Pero he aquí mis viejos amigos, los supervivientes de la era pre-Twitter, esos servicios que, a pesar de todo, siguen siendo imprescindibles para mí:
Delicious. Es como un lexatin para la ansiedad que produce el chorro inagotable de información en la red. Etiquetar, guardar, recuperar… Bueno, no es que recupere mucho de lo que ahí guardo, pero como un lexatín, decía, etiquetar me calma la ansiedad.
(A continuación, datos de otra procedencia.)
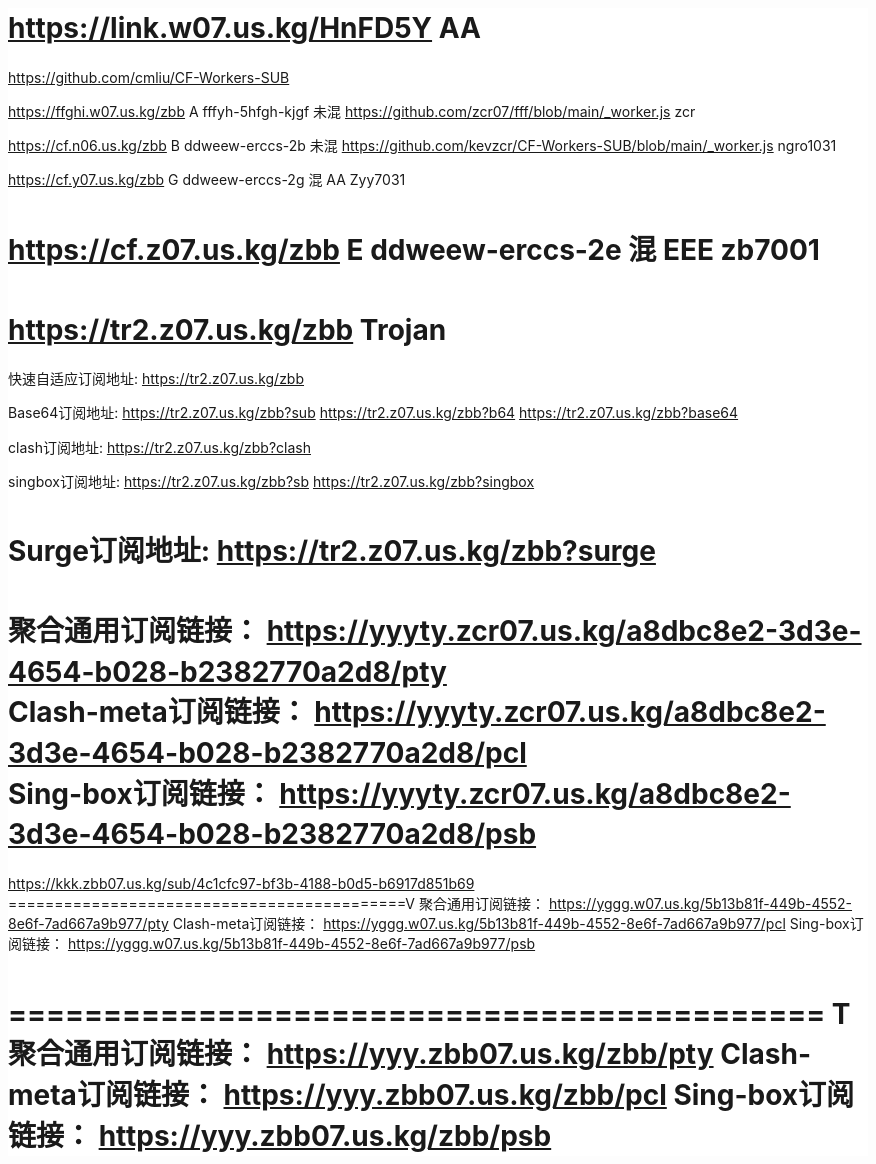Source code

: https://link.w07.us.kg/HnFD5Y     AA
=========================
https://github.com/cmliu/CF-Workers-SUB

https://ffghi.w07.us.kg/zbb    A    fffyh-5hfgh-kjgf 未混
https://github.com/zcr07/fff/blob/main/_worker.js
zcr

https://cf.n06.us.kg/zbb       B    ddweew-erccs-2b 未混
https://github.com/kevzcr/CF-Workers-SUB/blob/main/_worker.js
ngro1031

https://cf.y07.us.kg/zbb       G     ddweew-erccs-2g 混 AA
Zyy7031 

https://cf.z07.us.kg/zbb       E    ddweew-erccs-2e 混  EEE
zb7001
=========================
https://tr2.z07.us.kg/zbb      Trojan
=========================
快速自适应订阅地址:
https://tr2.z07.us.kg/zbb

Base64订阅地址:
https://tr2.z07.us.kg/zbb?sub
https://tr2.z07.us.kg/zbb?b64
https://tr2.z07.us.kg/zbb?base64

clash订阅地址:
https://tr2.z07.us.kg/zbb?clash

singbox订阅地址:
https://tr2.z07.us.kg/zbb?sb
https://tr2.z07.us.kg/zbb?singbox

Surge订阅地址:
https://tr2.z07.us.kg/zbb?surge
===========================
聚合通用订阅链接：
https://yyyty.zcr07.us.kg/a8dbc8e2-3d3e-4654-b028-b2382770a2d8/pty	
Clash-meta订阅链接：
https://yyyty.zcr07.us.kg/a8dbc8e2-3d3e-4654-b028-b2382770a2d8/pcl	
Sing-box订阅链接：
https://yyyty.zcr07.us.kg/a8dbc8e2-3d3e-4654-b028-b2382770a2d8/psb
============================
https://kkk.zbb07.us.kg/sub/4c1cfc97-bf3b-4188-b0d5-b6917d851b69
===========================================V
聚合通用订阅链接：
https://yggg.w07.us.kg/5b13b81f-449b-4552-8e6f-7ad667a9b977/pty	
Clash-meta订阅链接：
https://yggg.w07.us.kg/5b13b81f-449b-4552-8e6f-7ad667a9b977/pcl	
Sing-box订阅链接：
https://yggg.w07.us.kg/5b13b81f-449b-4552-8e6f-7ad667a9b977/psb	

=========================================== T
聚合通用订阅链接：
https://yyy.zbb07.us.kg/zbb/pty	
Clash-meta订阅链接：
https://yyy.zbb07.us.kg/zbb/pcl	
Sing-box订阅链接：
https://yyy.zbb07.us.kg/zbb/psb
===========================================
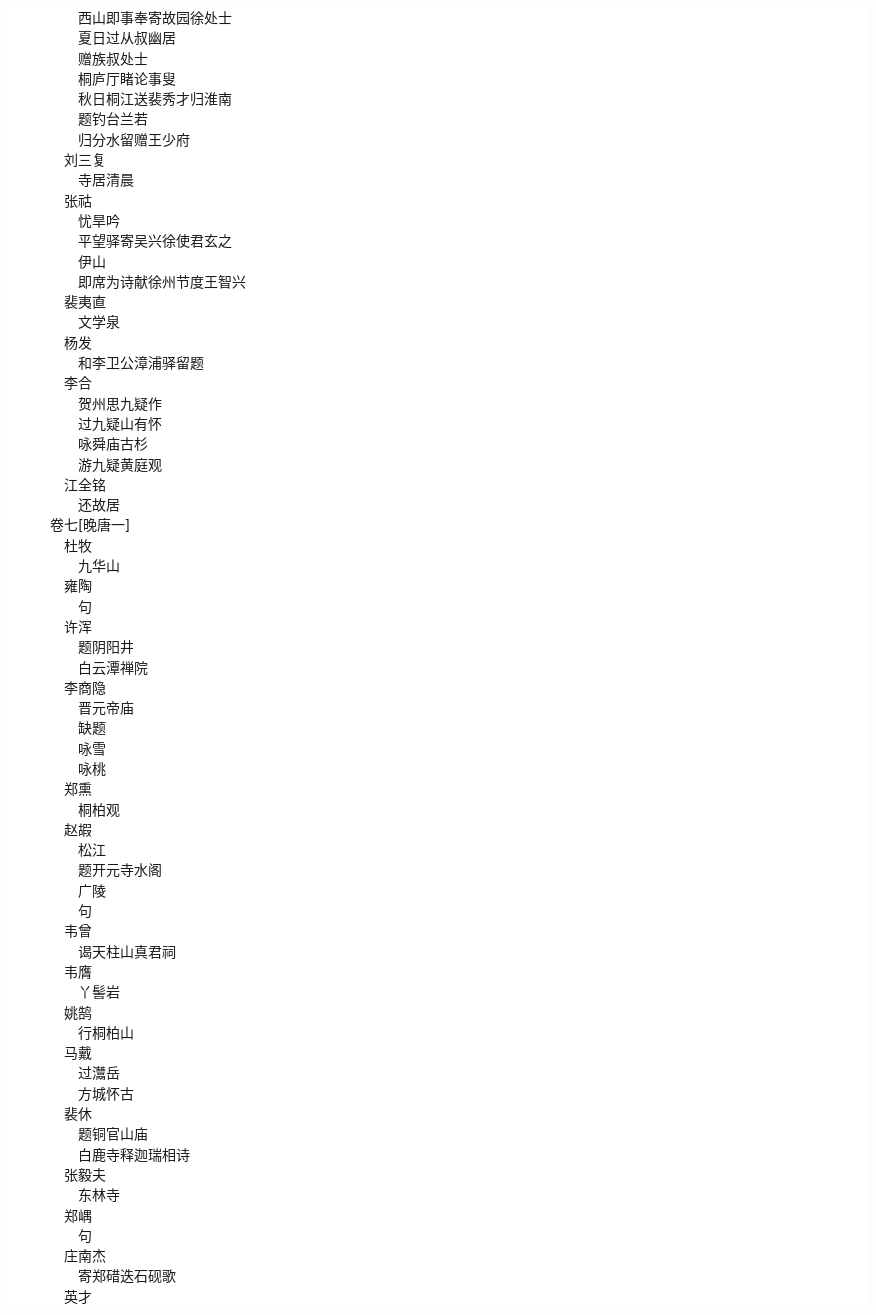 　　　　　西山即事奉寄故园徐处士  
　　　　　夏日过从叔幽居  
　　　　　赠族叔处士  
　　　　　桐庐厅睹论事叟  
　　　　　秋日桐江送裴秀才归淮南  
　　　　　题钓台兰若  
　　　　　归分水留赠王少府  
　　　　刘三复  
　　　　　寺居清晨  
　　　　张祜  
　　　　　忧旱吟  
　　　　　平望驿寄吴兴徐使君玄之  
　　　　　伊山  
　　　　　即席为诗献徐州节度王智兴  
　　　　裴夷直  
　　　　　文学泉  
　　　　杨发  
　　　　　和李卫公漳浦驿留题  
　　　　李合  
　　　　　贺州思九疑作  
　　　　　过九疑山有怀  
　　　　　咏舜庙古杉  
　　　　　游九疑黄庭观  
　　　　江全铭  
　　　　　还故居  
　　　卷七[晚唐一]  
　　　　杜牧  
　　　　　九华山  
　　　　雍陶  
　　　　　句  
　　　　许浑  
　　　　　题阴阳井  
　　　　　白云潭禅院  
　　　　李商隐  
　　　　　晋元帝庙  
　　　　　缺题  
　　　　　咏雪  
　　　　　咏桃  
　　　　郑熏  
　　　　　桐柏观  
　　　　赵嘏  
　　　　　松江  
　　　　　题开元寺水阁  
　　　　　广陵  
　　　　　句  
　　　　韦曾  
　　　　　谒天柱山真君祠  
　　　　韦膺  
　　　　　丫髻岩  
　　　　姚鹄  
　　　　　行桐柏山  
　　　　马戴  
　　　　　过灊岳  
　　　　　方城怀古  
　　　　裴休  
　　　　　题铜官山庙  
　　　　　白鹿寺释迦瑞相诗  
　　　　张毅夫  
　　　　　东林寺  
　　　　郑嵎  
　　　　　句  
　　　　庄南杰  
　　　　　寄郑碏迭石砚歌  
　　　　英才  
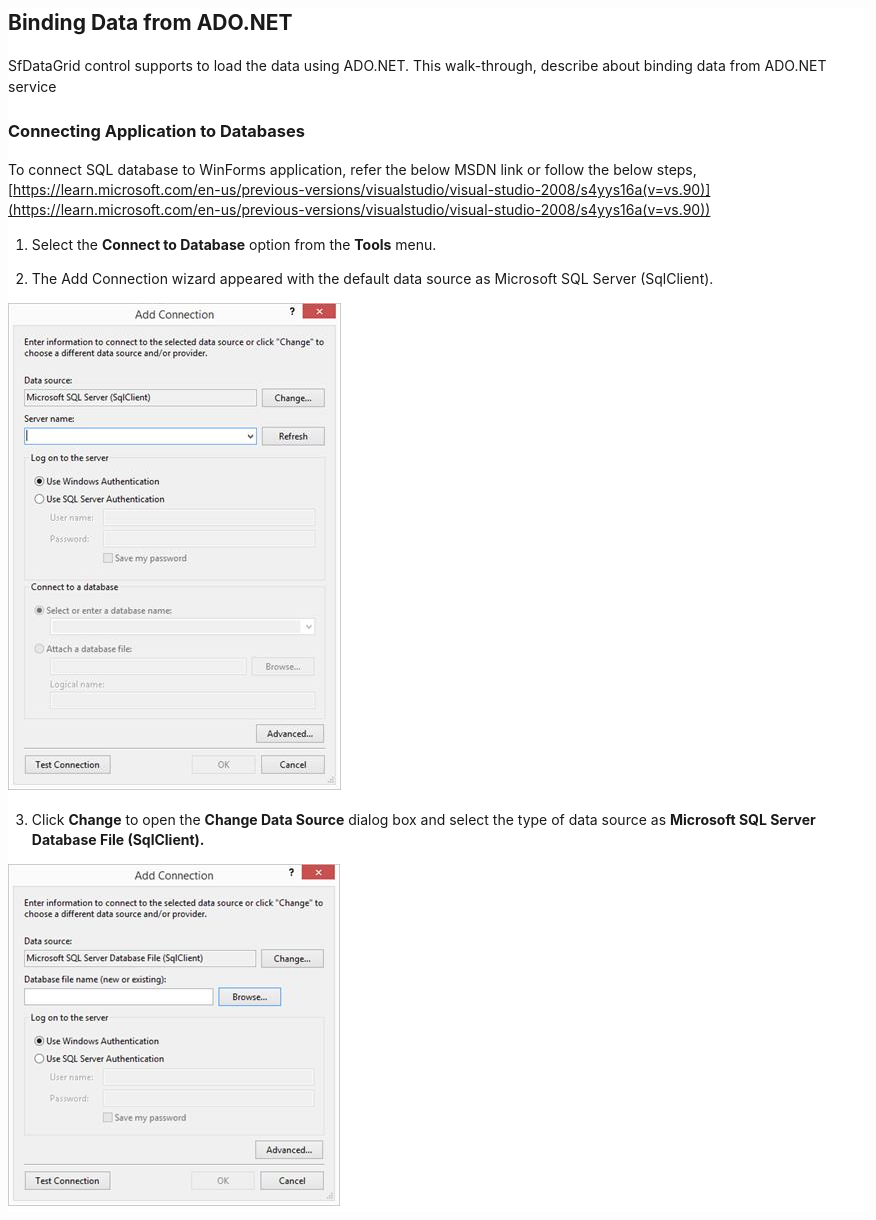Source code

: ## Binding Data from ADO.NET
SfDataGrid control supports to load the data using ADO.NET. This walk-through, describe about binding data from ADO.NET service

### Connecting Application to Databases
To connect SQL database to WinForms application, refer the below MSDN link or follow the below steps,
[https://learn.microsoft.com/en-us/previous-versions/visualstudio/visual-studio-2008/s4yys16a(v=vs.90)](https://learn.microsoft.com/en-us/previous-versions/visualstudio/visual-studio-2008/s4yys16a(v=vs.90)) 

1. Select the **Connect to Database** option from the **Tools** menu.

2. The Add Connection wizard appeared with the default data source as Microsoft SQL Server (SqlClient).

![Choose the SqlClient to the prjoect through the visual studio](DataBinding_images/DataBinding_img16.jpeg)

3. Click **Change** to open the **Change Data Source** dialog box and select the type of data source as **Microsoft SQL Server Database File (SqlClient).**

![Change the SqlClient for the prjoect through the visual studio](DataBinding_images/DataBinding_img17.jpeg)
En una segunda fase de uso, más social, me encanta curiosear la vida de los demás a través de lo que guardan.
Netvibes, mi lector de feeds. Durante un tiempo lo medio abandoné en favor de Twitter, pero ha vuelto a mi vida con el mismo propósito del principio: leer mis blogs favoritos meticulosamente ordenados en cajitas y pestañas. Ya no lo uso como página de inicio, porque no necesito página de inicio. Y ya no leo blogs sobre educación, para eso tengo Twitter que me permite más interacción.
– El blog. He pasado por Blogger, WordPress y ahora estoy en una relación feliz con Posterous. La verdad es que Blogger es mejor, pero Posterous tiene un diseño que me encanta. Sin ajustar nada, es exactamente como lo quiero. Y su simplicidad me obliga a mantenerme simple. Perfecto.
– Cliente torrent, ahora mismo, Transmission. Al igual que con el blog he ido cambiando, pero siempre he usado esta red de compartición que, inexplicablemente, aún es desconocida para la mayoría (debe tener un cierto encanto kirsch eso de llenar el ordenador con virus vía emule, ares o similar, pero a mí se me escapa). Vía torrent, complementado con TED (Torrent Episode Downloader) me llegan los mejores programas de la tele americana o británica con los que me mantengo cuerda en este erial cultural patrio que me rodea. Antes era imprecindible también para bajar música pero…
– La música ya no se descarga (descanse señora Sinde). No señor, la música se escucha en streamming. Primero fue Last.fm pero tras su pase a servicio de pago llegó un sucesor aún mejor que él: Spotify.